On July 4, scientists at the world’s biggest atom smasher at the European Centre for Nuclear Research (CERN) claimed, to cheers and standing ovation, that they had discovered a new subatomic particle that was ‘‘consistent’’ with the long-sought Higgs boson, popularly known as the ‘‘God particle’’. CERN Director Rolf Heuer told scientists that the CERN team had found ‘‘the missing cornerstone of particle physics’’. In a layman’s language, in theoretical physics, the boson is considered the key to comprehending why matter has mass, which combines with gravity to give an object its weight. The Higgs boson was predicted by eminent British physicist Peter Higgs and five other physicists in 1964 — seen as the last missing piece of the Standard Model, the theory that describes the basic building blocks of the universe. The Standard Model describes 12 fundamental particles, governed by four basic forces. But the model only explains a part of it, leaving a gap between what is seen, or what is possible to see, and what must be ‘‘out there’’. If the Higgs boson is really discovered, as some scientists believe, they can explain the gap in our understanding of the universe.
It was Leon Lederman, a pioneer in the field, who first described the Higgs boson as ‘‘Goddamn particle’’ as the particle was seemingly impossible to isolate. Interestingly, Lederman wanted to give the title The Goddamn Particle: If the Universe is the Answer, What is the Question? to his book, but the editor thought that it would be too controversial and told him to change the title to The God Particle: If the Universe is the Answer, What is the Question? — hence the ‘‘God particle’’. Readers would also do well to know that the subatomic particle ‘‘boson’’ is named after Indian physicist Satyendra Nath Bose, who did an excellent job in the field of particle physics and changed the way it had been studied.
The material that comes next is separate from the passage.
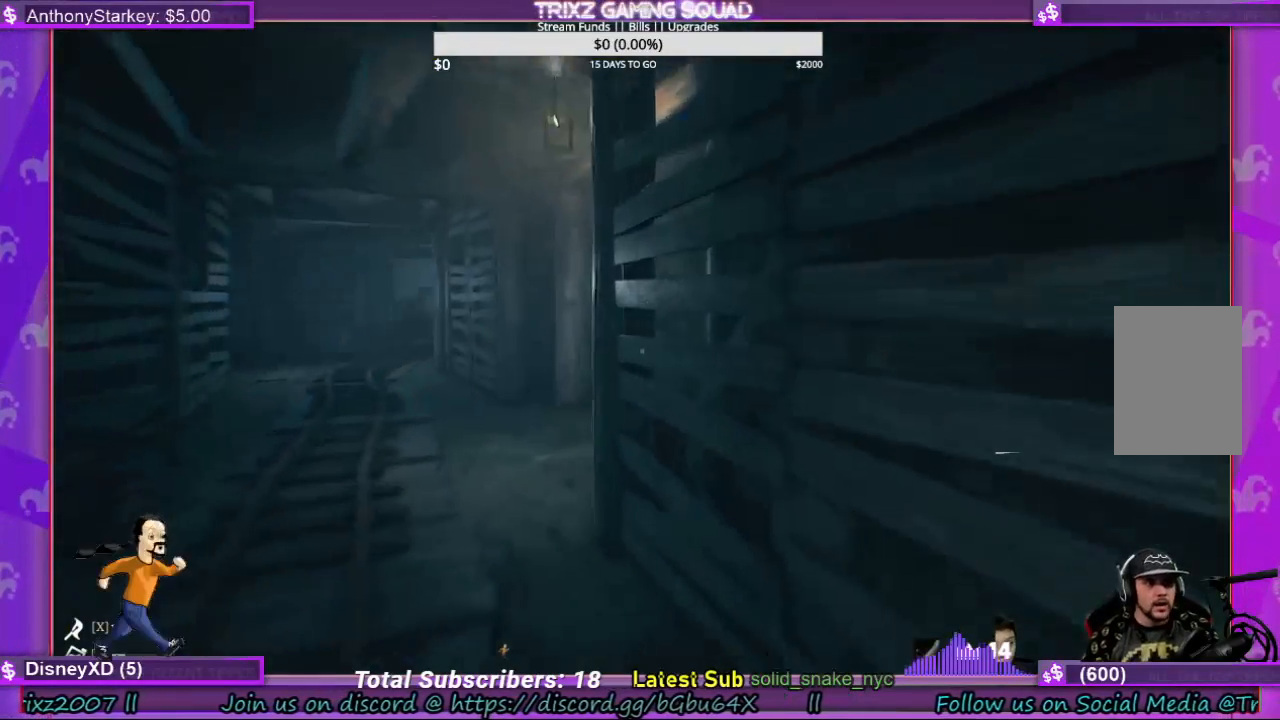
{"keys": ["a", "shift", "w"], "mouse": [], "events": [[467, "a", "down"]]}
The research done by Bose, aided by Albert Einstein’s work, laid the foundation for the discovery of the ‘‘God particle’’. No wonder, then, that paying tribute to Bose’s work, CERN spokesman Paulo Glubellino, last October, should say that ‘‘India is like a historic father of the project’’. This must serve as a huge encouragement for the Indian physicists working in the field and might help make one more Bose!
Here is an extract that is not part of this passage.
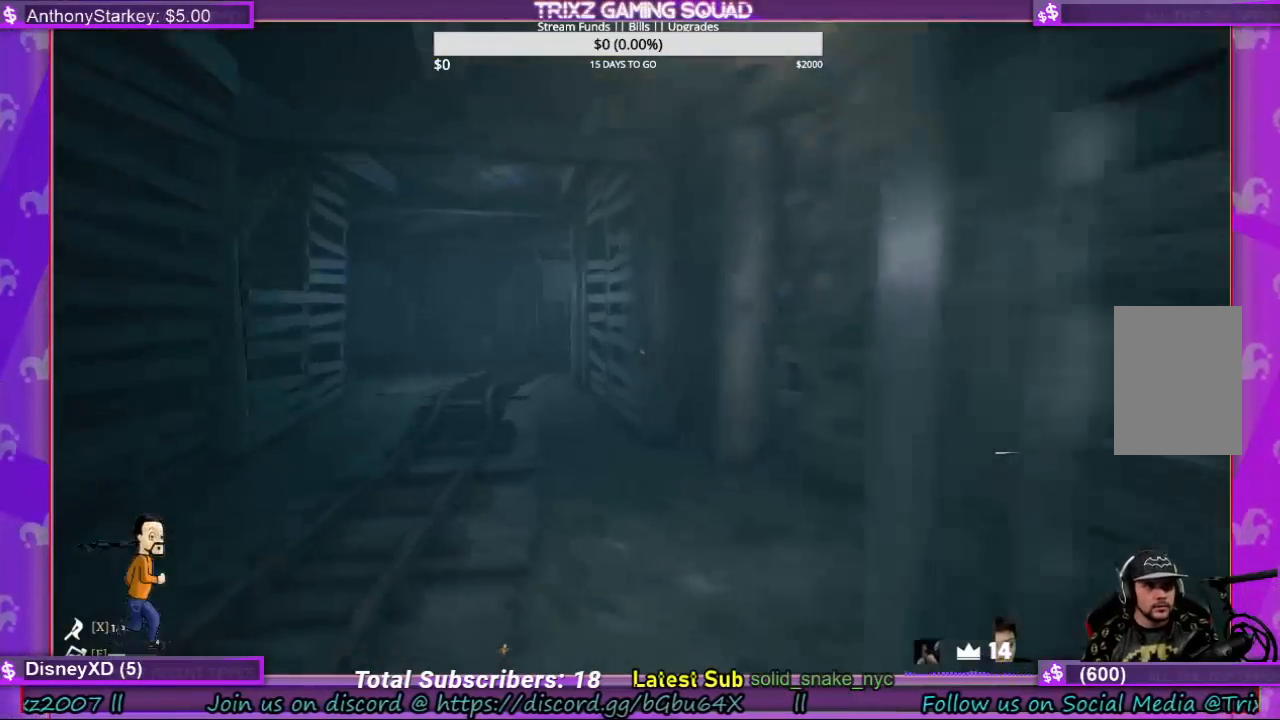
{"keys": ["shift", "w"], "mouse": [], "events": [[300, "a", "up"]]}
The Higgs idea that particles were massless when the universe began but acquired mass a fraction of a second later due to their interaction with a theoretical field, known as the Higgs field, will sound highly intriguing to many, but this very mystery could be a pointer to what is called God, which both philosophers and physicists have been trying to understand in their own ways. The celebrated Cambridge physicist Prof Stephen Hawking, in his classic book A Brief History of Time, mentions God several times and then goes to the extent of raising the question as to whether God had any role in the creation of the universe — questioning God thus! Now that there is a spectacular discovery at the CERN that looks like the Higgs boson, with John Ellis, a theoretical CERN physicist, saying that ‘‘it’s great to discover a new particle but you have to find out what its properties are’’, there is a great possibility of having a better grasp of how the universe has been functioning. In fact the question is whether this will be man’s ultimate success in decoding the secrets of the universe and whether, that way, man will know everything, including God — nay, the presence or absence of God! Or is it that God and the ‘‘God particle’’ will remain a mystery because these are bound to remain so? To put it in another way, are we standing at a God crossroads? Good luck to the dedicated CERN team in their wonderful journey in the future. These are the scientists who we all must salute for their relentless effort to help mankind march forward. Or is it that God is offended because we might soon know his secrets?